Dakota Cherry
Arrell Scholar, Family Relations and Applied Human Nutrition
Dakota’s research examines the impacts of school-based garden projects on education and health outcomes in high-risk communities, particularly remote First Nations with barriers to food access.
Learn more about Arrell Scholarships“With this research, I hope to identify tangible strategies to engage communities in building healthful, sustainable food systems from the ground up, creating opportunities for collaboration across public and private sectors.”
Research Interests and Future Goals
Dakota is completing her M.Sc. in the Department of Family Relations and Applied Nutrition with supervisor Dr. Kim Anderson. Her research will focus on a co-led project with the Alexis Nakota Sioux Nation aimed to study the effects of school-based garden projects, which combine agricultural innovation with traditional Indigenous knowledge. The research project will explore how this program revitalizes traditional Indigenous diets, relationships to the land, and health and educational outcomes of children.
Dakota received an Honours Bachelor of Social Sciences in Political Science at the University of Ottawa, where she lived and worked at the heart of Canadian politics. She studied a wide range of topics across the Social Sciences discipline, including the political economy of food and farming, Indigenous understandings of holistic health, and the ways in which laws and legislation impact environmental and human health.
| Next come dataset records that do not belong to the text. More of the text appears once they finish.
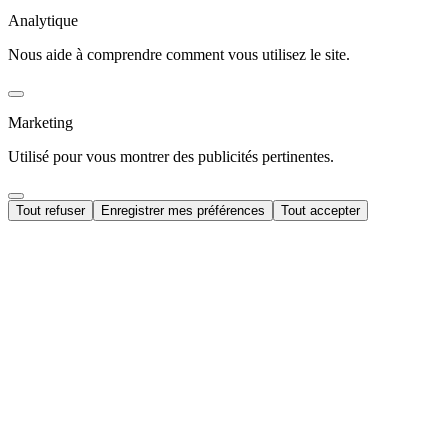
Analytique
Nous aide à comprendre comment vous utilisez le site.
Marketing
Utilisé pour vous montrer des publicités pertinentes.
Tout refuser
Enregistrer mes préférences
Tout accepter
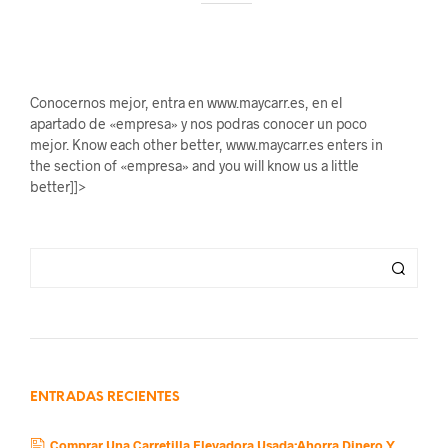
Conocernos mejor, entra en www.maycarr.es, en el
apartado de «empresa» y nos podras conocer un poco
mejor. Know each other better, www.maycarr.es enters in
the section of «empresa» and you will know us a little
better]]>
ENTRADAS RECIENTES
Comprar Una Carretilla Elevadora Usada:Ahorra Dinero Y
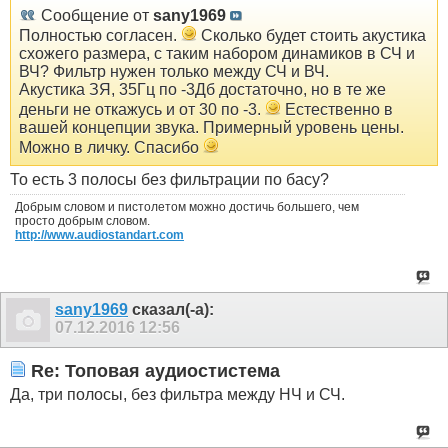
Сообщение от
sany1969
Полностью согласен.
Сколько будет стоить акустика
схожего размера, с таким набором динамиков в СЧ и
ВЧ? Фильтр нужен только между СЧ и ВЧ.
Акустика ЗЯ, 35Гц по -3Дб достаточно, но в те же
деньги не откажусь и от 30 по -3.
Естественно в
вашей концепции звука. Примерный уровень цены.
Можно в личку. Спасибо
То есть 3 полосы без фильтрации по басу?
Добрым словом и пистолетом можно достичь большего, чем
просто добрым словом.
http://www.audiostandart.com
sany1969
сказал(-а):
07.12.2016
12:56
Re: Топовая аудиостистема
Да, три полосы, без фильтра между НЧ и СЧ.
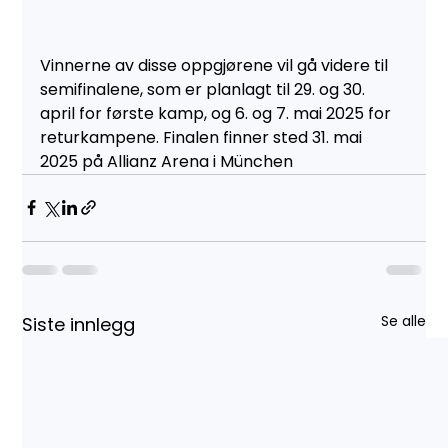
Vinnerne av disse oppgjørene vil gå videre til 
semifinalene, som er planlagt til 29. og 30. 
april for første kamp, og 6. og 7. mai 2025 for 
returkampene. Finalen finner sted 31. mai 
2025 på Allianz Arena i München
Se alle
Siste innlegg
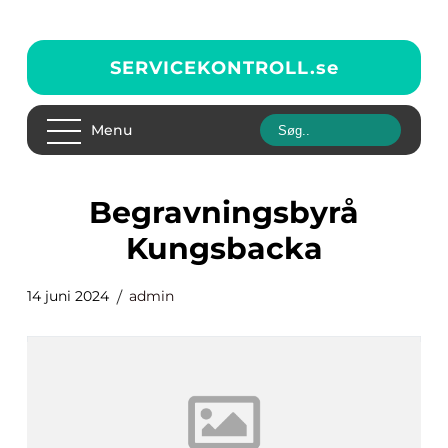
SERVICEKONTROLL.
se
Menu
begravningsbyrå
Kungsbacka
14 juni 2024
admin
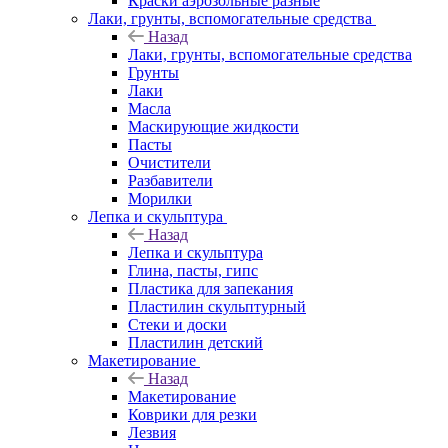
Краски аэрозольные разные
Лаки, грунты, вспомогательные средства
Назад
Лаки, грунты, вспомогательные средства
Грунты
Лаки
Масла
Маскирующие жидкости
Пасты
Очистители
Разбавители
Морилки
Лепка и скульптура
Назад
Лепка и скульптура
Глина, пасты, гипс
Пластика для запекания
Пластилин скульптурный
Стеки и доски
Пластилин детский
Макетирование
Назад
Макетирование
Коврики для резки
Лезвия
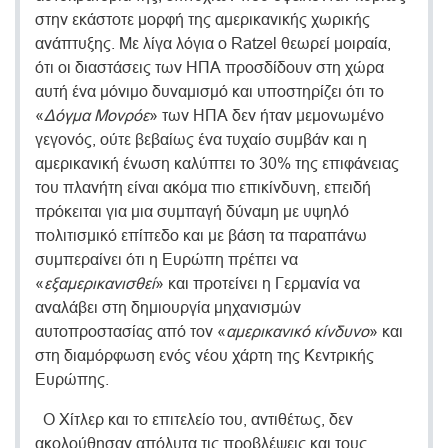
στην εκάστοτε μορφή της αμερικανικής χωρικής
ανάπτυξης. Με λίγα λόγια ο Ratzel θεωρεί μοιραία,
ότι οι διαστάσεις των ΗΠΑ προσδίδουν στη χώρα
αυτή ένα μόνιμο δυναμισμό και υποστηρίζει ότι το
«
Δόγμα Μονρόε
» των ΗΠΑ δεν ήταν μεμονωμένο
γεγονός, ούτε βεβαίως ένα τυχαίο συμβάν και η
αμερικανική ένωση καλύπτει το 30% της επιφάνειας
του πλανήτη είναι ακόμα πιο επικίνδυνη, επειδή
πρόκειται για μια συμπαγή δύναμη με υψηλό
πολιτισμικό επίπεδο και με βάση τα παραπάνω
συμπεραίνει ότι η Ευρώπη πρέπει να
«
εξαμερικανισθεί
» και προτείνει η Γερμανία να
αναλάβει στη δημιουργία μηχανισμών
αυτοπροστασίας από τον «
αμερικανικό κίνδυνο
» και
στη διαμόρφωση ενός νέου χάρτη της Κεντρικής
Ευρώπης.
Ο Χίτλερ και το επιτελείο του, αντιθέτως, δεν
ακολούθησαν απόλυτα τις προβλέψεις και τους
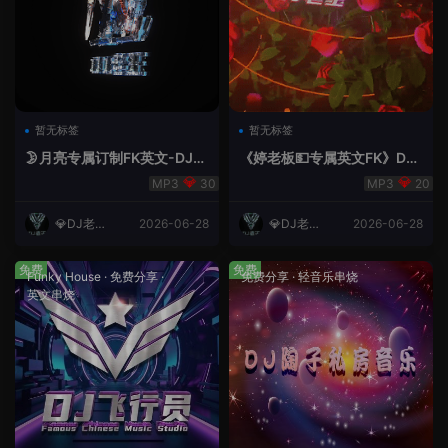
暂无标签
暂无标签
🌛月亮专属订制FK英文-DJ老
《婷老板💵专属英文FK》DJ
王.mp3
老王
30
20
💎DJ老王
2026-06-28
💎DJ老王
2026-06-28
💎
💎
免费
免费
Funky House
·
免费分享
·
免费分享
·
轻音乐串烧
英文串烧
This summer she had the opportunity to complete an internship with the Canadian Childcare Resource and Research Unit.
In September 2020, Dakota began supporting the Alexis Nakota Sioux Nation by actively working with staff to co-develop an application through Agriculture Canada’s Local Food Infrastructure Fund. Dakota has been a primary contributor to this application, and she has developed relationships with various community partners and coordinated conversations with representatives of the business, social services, and educational sectors in the Nation.
Dakota is committed to nurturing meaningful relationships within the research and knowledge translation processes. She looks forward to collaborating on the research project to support Nation-based staff in their integration of Euro-centered science with traditional knowledge into community-facing youth projects specific to the Farm-to-School Program. She is hopeful that the results will inform policy approaches and urge governments to invest in integrated solutions that build long term capacity and food sovereignty in high-risk communities in Canada.
Why become an Arrell Scholar?
In collaboration with the Arrell Food Institute at the University of Guelph, Dakota hopes to find tangible strategies to engage communities to build healthy, sustainable food systems from the ground up, creating opportunities for collaboration across public and private sectors.